As distasteful to me as it is to keep troops in Iraq, it is going to be a reality for a while. I think Webb recognizes you can't make a weak government act with authority, and that's what we're dealing with in Bagdad--a weak government.
Powell warned us early on if we break it, we've bought it. I think that's right where we are. Benchmarks are feel-good propositions. They can't make this government any stronger or better at governing. We will have to be deliberate and careful how we get out of Iraq, and just as importantly, we must prevent this war spreading into other countries in the region.
What we can do is try to get as many American soldiers out of the firing line as much as possible and give them realistic tours of duty, with as much time between deployments as possible.
Sadly, we wouldn't be talking about this at all if this damned fool president and his stooge Cheney hadn't been playing at General.
I don't have all the answers, but we're gonna be there for a while. As for the netroots, I respect the sentiments, but if they expected Jim Webb to be a netroots lapdog, I'm afraid they'll be sorely disappointed. McJoan at Daily Kos sorta gave Webb a pass on this one, as he's the only Senator with a son in this war. I thought that was proper. But we all knew going into this deal that Webb was always going to be his own man.

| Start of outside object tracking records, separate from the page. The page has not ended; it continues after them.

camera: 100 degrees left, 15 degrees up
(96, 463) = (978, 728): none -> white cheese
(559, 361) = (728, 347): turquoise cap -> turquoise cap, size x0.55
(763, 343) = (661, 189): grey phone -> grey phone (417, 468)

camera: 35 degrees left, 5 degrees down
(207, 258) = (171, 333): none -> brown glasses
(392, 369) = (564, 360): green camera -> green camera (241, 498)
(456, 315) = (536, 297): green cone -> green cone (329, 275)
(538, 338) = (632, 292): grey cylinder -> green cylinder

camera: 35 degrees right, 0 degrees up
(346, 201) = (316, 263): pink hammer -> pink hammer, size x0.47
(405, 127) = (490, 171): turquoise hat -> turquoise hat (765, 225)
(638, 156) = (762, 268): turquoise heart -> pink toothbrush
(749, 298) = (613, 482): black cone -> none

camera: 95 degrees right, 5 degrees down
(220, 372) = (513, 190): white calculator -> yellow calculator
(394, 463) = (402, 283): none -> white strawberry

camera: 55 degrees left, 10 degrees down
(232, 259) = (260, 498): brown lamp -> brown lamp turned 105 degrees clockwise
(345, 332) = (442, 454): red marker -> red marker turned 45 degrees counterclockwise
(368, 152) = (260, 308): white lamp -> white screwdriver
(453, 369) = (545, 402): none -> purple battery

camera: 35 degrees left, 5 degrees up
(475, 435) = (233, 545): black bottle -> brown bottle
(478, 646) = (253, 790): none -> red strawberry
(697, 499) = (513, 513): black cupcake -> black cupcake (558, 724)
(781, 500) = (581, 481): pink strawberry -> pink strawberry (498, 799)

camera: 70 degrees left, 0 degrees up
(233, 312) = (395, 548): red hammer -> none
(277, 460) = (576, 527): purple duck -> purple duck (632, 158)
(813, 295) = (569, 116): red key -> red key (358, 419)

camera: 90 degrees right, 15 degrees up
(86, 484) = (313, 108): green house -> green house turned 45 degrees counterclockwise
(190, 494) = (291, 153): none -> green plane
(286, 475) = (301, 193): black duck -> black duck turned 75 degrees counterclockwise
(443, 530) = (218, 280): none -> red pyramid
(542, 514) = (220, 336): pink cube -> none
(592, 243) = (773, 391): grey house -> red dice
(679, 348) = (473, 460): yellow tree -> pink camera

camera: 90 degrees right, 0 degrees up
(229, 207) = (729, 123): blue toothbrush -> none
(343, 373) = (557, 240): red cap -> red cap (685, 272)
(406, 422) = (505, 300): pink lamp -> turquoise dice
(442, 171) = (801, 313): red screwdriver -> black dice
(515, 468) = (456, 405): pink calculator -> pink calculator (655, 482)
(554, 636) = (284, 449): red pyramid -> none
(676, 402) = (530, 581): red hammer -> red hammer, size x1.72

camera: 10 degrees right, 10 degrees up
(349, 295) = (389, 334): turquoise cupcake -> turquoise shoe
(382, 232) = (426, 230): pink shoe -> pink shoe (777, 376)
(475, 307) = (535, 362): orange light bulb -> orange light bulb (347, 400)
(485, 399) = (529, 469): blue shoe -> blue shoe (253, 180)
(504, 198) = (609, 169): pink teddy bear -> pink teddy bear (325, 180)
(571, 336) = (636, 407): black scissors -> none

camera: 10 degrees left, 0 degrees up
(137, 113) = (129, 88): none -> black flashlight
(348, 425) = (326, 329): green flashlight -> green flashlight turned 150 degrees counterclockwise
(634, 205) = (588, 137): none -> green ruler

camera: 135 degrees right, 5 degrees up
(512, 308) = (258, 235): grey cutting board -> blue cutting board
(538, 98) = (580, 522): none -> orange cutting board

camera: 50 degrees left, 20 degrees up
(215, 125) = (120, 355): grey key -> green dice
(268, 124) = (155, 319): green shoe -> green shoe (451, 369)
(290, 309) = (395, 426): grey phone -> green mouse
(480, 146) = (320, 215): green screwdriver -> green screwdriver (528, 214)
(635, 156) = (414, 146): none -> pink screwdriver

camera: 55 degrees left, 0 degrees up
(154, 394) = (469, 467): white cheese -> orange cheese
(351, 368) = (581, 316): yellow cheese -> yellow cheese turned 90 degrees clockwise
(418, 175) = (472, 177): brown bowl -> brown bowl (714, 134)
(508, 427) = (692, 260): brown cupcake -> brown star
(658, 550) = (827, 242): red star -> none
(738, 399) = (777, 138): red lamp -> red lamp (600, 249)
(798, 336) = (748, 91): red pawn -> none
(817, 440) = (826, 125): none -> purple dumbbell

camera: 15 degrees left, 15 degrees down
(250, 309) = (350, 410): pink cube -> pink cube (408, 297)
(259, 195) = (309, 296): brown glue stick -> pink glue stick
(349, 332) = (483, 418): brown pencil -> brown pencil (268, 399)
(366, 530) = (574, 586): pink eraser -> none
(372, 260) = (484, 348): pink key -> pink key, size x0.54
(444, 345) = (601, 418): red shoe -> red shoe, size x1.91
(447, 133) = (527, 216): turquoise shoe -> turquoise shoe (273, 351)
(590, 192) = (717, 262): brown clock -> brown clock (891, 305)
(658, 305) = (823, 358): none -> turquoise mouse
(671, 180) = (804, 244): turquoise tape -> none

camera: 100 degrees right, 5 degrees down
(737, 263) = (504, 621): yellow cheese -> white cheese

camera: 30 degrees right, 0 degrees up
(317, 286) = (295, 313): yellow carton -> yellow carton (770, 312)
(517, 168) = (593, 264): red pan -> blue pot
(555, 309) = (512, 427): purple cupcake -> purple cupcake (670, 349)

For those who want to turn their back on him now for this one vote, let me remind you, Jim Webb gave Democrats the Senate. He ran on a platform that was more about economic fairness than the war. Talking about poor people is not nearly as sexy as talking about the war but look back at his WSJ piece written shortly after he was sworn in. That's the real Jim Webb, looking at the health of the country from the bottom up, instead of the stock market down.
As for his vote on benchmarks--I see his vote as the vote of a thinking adult with considerable experience in the area. Sometimes we have to trust the good Marine or the good soldier to know more about war than the good professor or the good activist. I'll continue to trust Jim Webb to do the right thing for Virgina and for the country.
Maybe I'm not getting what benchmarks are. I think they are conditions that must be fulfilled for the Iraqis to get or continue to get financial and other support from the U.S. Webb is probably absolutely right that the Congress is now going overboard in trying to impose such benchmarks, especially where they intrude upon military matters where the enemy gets a vote on what happens.
Still, it would be foolish not to put conditions on financial grants or loans to them. For instance, we shouldn't grant or loan them capital to develop their oil fields if they are not willing to crack down on what appears to be substantial theft/black marketeering of their crude.